BY GEOFF WEISS
For the first time, exhibitors will include 20th Century Fox, Netflix, and Warner Bros., according to a report in The New York Times, while returning participants include Universal Pictures, Lionsgate, and DreamWorks Animation. Warner Bros. is “planning an elaborate stunt” for Fantastic Beasts and Where to Find Them, a prequel to Harry Potter—as its fandom heavily intersects with the YouTube community. It will also promote Lights Out, a thriller that started out as a YouTube short.
Additionally, Universal will screen The Secret Life of Pets and DreamWorks will promote Trolls, which features the voices of prominent YouTubers Kandee Johnson, Ricky Dillon, GloZell Green, and Meg DeAngelis.
And it’s not only studios that will be storming VidCon, reports the Times, which likens VidCon to “a younger version of Comic-Con International.” Joining the plethora of digital stars in attendance will be Hollywood celebrities like Emma Roberts, who is set to promote her upcoming Lionsgate thriller Nerve.

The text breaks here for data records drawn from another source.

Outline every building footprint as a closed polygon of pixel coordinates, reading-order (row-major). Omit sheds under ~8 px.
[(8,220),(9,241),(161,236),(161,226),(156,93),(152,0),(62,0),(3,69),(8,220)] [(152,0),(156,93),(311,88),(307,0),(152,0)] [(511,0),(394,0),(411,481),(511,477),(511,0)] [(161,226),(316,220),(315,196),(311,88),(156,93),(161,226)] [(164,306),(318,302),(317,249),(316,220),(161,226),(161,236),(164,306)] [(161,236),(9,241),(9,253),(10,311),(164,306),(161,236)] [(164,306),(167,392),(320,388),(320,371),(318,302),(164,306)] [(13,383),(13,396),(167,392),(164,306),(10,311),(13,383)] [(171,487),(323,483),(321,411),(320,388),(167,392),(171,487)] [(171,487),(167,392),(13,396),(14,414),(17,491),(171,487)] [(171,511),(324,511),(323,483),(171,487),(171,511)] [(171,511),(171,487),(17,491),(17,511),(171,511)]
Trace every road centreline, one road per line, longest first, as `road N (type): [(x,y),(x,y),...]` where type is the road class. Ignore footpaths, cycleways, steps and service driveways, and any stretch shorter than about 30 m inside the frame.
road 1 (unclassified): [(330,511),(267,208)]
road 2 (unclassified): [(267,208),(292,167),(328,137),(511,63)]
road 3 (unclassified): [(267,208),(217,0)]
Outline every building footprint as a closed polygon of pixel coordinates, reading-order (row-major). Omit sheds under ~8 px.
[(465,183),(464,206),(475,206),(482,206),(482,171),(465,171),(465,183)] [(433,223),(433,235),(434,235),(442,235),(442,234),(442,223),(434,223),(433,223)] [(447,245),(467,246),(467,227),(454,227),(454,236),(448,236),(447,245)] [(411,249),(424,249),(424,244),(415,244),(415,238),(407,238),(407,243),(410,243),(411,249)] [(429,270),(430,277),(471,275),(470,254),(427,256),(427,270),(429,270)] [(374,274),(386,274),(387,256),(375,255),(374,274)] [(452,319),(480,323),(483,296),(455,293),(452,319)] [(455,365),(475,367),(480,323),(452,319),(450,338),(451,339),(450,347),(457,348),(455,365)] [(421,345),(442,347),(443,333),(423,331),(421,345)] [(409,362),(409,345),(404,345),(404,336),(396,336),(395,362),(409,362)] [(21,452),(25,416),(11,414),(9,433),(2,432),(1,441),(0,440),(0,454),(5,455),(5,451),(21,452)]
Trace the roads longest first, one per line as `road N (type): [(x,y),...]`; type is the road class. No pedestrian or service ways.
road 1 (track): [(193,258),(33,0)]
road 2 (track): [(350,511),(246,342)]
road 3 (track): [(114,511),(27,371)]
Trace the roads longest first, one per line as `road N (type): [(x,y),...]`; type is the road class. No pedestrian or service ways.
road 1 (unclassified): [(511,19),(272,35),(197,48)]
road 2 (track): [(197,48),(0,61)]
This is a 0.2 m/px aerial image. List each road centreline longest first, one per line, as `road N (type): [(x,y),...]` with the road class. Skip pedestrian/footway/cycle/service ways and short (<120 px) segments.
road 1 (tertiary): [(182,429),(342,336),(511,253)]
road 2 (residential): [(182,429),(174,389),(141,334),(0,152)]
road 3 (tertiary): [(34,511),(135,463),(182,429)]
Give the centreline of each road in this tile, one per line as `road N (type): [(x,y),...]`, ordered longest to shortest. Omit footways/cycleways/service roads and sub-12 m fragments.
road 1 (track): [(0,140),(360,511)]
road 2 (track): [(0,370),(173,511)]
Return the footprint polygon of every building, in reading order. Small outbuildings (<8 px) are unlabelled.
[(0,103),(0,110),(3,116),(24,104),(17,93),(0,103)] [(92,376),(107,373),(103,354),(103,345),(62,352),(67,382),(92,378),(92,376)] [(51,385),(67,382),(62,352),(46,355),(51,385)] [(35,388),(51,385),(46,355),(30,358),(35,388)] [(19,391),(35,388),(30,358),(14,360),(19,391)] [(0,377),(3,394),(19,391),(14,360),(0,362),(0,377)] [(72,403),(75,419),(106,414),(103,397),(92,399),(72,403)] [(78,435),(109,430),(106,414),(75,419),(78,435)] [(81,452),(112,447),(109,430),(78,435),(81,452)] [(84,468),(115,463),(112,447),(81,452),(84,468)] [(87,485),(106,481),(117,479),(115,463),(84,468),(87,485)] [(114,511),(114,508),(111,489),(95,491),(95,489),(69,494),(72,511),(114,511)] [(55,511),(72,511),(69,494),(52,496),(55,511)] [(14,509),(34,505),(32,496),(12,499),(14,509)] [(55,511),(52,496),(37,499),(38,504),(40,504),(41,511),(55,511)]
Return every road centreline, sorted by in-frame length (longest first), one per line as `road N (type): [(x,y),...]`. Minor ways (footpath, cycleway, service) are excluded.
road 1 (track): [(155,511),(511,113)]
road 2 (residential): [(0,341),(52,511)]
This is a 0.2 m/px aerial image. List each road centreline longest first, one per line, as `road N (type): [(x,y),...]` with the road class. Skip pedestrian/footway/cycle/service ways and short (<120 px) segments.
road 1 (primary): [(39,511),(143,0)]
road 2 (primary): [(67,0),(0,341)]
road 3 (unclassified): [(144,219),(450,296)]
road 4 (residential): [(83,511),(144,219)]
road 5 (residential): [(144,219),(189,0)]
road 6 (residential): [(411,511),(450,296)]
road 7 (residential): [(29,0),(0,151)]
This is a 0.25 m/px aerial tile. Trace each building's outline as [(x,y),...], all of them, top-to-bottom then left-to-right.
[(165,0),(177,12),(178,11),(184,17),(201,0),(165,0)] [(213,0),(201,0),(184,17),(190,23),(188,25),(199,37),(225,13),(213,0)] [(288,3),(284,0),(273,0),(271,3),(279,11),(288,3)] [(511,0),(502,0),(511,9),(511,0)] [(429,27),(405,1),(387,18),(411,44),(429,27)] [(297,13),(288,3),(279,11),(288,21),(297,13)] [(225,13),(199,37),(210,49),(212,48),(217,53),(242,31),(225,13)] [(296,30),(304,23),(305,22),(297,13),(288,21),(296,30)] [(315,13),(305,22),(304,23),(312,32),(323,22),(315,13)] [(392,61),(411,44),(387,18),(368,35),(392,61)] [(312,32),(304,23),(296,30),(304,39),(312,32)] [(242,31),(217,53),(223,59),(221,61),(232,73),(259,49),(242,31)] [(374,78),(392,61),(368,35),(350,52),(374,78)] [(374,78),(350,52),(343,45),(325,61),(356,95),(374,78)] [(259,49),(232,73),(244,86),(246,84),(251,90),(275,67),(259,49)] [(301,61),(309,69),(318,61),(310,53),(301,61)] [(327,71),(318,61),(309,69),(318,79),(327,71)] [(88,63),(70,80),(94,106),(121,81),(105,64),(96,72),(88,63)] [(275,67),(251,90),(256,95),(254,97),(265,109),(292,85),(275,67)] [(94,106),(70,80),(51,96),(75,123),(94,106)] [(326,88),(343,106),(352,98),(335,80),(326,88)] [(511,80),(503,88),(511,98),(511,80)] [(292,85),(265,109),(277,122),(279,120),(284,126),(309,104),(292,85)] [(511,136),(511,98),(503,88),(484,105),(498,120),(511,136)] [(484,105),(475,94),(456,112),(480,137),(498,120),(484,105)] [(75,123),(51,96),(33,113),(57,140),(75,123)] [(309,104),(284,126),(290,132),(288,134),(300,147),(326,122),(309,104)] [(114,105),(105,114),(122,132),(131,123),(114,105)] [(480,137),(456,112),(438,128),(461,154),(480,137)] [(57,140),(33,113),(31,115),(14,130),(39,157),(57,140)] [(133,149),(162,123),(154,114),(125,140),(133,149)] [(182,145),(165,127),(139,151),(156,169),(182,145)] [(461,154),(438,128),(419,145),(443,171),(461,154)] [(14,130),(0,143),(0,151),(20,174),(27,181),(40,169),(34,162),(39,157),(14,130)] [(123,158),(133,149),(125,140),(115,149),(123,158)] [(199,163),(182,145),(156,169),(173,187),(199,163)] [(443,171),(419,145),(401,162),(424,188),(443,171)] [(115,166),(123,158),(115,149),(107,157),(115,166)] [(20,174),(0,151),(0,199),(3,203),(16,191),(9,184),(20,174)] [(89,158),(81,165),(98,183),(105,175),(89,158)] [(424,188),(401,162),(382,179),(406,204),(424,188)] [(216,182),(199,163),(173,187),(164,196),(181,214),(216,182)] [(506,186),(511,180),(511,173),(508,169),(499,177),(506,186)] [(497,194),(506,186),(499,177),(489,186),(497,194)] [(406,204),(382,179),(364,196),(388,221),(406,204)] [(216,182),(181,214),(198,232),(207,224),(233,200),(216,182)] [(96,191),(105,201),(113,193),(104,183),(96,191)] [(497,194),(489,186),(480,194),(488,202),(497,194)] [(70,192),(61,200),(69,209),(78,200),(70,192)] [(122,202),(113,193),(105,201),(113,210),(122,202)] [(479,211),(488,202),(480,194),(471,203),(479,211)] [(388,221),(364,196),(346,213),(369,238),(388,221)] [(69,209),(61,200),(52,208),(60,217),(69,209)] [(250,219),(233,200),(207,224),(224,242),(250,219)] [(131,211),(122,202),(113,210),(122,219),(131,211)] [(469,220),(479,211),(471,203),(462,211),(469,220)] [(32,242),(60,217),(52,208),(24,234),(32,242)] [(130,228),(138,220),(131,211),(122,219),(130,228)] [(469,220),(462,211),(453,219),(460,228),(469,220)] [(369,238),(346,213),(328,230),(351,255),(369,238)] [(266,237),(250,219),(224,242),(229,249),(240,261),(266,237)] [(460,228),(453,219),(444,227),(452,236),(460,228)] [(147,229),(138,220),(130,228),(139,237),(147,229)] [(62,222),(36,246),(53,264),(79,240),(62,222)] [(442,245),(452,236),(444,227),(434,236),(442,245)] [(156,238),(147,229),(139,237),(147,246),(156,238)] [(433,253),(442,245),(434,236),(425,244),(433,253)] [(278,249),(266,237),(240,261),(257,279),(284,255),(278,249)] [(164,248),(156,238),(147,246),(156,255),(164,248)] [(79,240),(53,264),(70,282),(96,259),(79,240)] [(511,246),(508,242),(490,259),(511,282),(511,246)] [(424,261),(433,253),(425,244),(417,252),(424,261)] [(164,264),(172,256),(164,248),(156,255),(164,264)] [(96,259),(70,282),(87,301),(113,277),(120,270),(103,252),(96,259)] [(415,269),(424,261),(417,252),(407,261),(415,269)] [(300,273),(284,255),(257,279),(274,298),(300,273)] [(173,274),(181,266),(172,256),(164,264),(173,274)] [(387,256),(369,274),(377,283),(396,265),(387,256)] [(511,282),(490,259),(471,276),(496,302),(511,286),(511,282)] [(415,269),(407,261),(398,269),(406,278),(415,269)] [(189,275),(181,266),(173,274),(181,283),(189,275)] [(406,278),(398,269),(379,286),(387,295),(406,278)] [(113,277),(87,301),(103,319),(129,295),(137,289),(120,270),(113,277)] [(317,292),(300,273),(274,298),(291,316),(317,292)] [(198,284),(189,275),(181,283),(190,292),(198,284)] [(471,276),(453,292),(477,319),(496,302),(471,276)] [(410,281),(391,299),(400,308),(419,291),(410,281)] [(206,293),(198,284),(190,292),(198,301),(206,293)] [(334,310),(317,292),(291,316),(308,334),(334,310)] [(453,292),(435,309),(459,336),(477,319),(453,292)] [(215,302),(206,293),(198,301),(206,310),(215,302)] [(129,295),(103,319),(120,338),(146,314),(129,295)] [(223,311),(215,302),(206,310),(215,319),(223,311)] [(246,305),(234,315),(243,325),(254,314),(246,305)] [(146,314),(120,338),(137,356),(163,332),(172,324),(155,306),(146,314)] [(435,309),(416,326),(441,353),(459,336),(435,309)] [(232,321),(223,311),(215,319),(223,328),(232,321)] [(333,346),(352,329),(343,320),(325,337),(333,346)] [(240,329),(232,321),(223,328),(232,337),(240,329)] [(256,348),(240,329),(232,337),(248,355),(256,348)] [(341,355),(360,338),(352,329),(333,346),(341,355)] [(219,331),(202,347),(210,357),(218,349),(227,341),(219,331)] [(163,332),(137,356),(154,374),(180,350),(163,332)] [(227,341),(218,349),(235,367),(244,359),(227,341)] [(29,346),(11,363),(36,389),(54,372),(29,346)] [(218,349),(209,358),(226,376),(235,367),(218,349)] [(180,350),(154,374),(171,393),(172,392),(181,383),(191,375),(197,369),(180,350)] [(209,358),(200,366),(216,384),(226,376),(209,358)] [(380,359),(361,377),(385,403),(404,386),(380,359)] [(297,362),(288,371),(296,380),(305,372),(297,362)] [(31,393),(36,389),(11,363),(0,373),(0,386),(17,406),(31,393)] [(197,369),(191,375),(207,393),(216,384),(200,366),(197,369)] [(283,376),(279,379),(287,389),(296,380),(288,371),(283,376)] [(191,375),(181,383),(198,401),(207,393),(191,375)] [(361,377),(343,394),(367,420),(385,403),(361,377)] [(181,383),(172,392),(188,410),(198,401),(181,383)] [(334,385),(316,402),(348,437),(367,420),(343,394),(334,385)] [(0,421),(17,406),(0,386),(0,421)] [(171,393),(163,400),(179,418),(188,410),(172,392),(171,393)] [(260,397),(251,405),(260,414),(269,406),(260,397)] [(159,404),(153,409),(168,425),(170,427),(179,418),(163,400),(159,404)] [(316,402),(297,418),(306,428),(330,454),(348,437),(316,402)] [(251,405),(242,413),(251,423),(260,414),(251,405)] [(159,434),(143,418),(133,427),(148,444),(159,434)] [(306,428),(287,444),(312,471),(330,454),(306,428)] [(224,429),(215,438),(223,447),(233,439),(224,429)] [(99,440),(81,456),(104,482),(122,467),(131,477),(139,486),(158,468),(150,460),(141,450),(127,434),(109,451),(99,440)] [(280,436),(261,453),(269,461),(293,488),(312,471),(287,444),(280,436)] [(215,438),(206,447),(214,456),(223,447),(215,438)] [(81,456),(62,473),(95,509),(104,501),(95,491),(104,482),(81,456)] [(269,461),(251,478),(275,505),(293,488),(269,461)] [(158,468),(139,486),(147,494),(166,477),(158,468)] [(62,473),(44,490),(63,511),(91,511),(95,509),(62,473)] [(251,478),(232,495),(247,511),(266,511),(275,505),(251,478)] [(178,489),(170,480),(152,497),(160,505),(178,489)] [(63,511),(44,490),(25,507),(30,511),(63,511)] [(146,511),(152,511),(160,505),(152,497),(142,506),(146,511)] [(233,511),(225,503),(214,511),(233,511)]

“Even if I wanted to fight against it, it would be like bailing out the Titanic,” VidCon co-founder Hank Green told the Times. “The overlap is great, in part because it’s important for studios to understand video fans and creators, both the culture and the excitement. That will hopefully lead to fewer studio efforts in this area that are inauthentic and gross.”
Though Hollywood is slated to be out at VidCon in full force this year, many players in traditional entertainment have had a presence at VidCon—which is expected to host 30,000 guests from June 23-25—for years. For instance, television networks like Nickelodeon, NBC, and HGTV were early adopters, per the Times, and DreamWorks Animation’s Jeffrey Katzenberg delivered the event’s keynote address in 2014.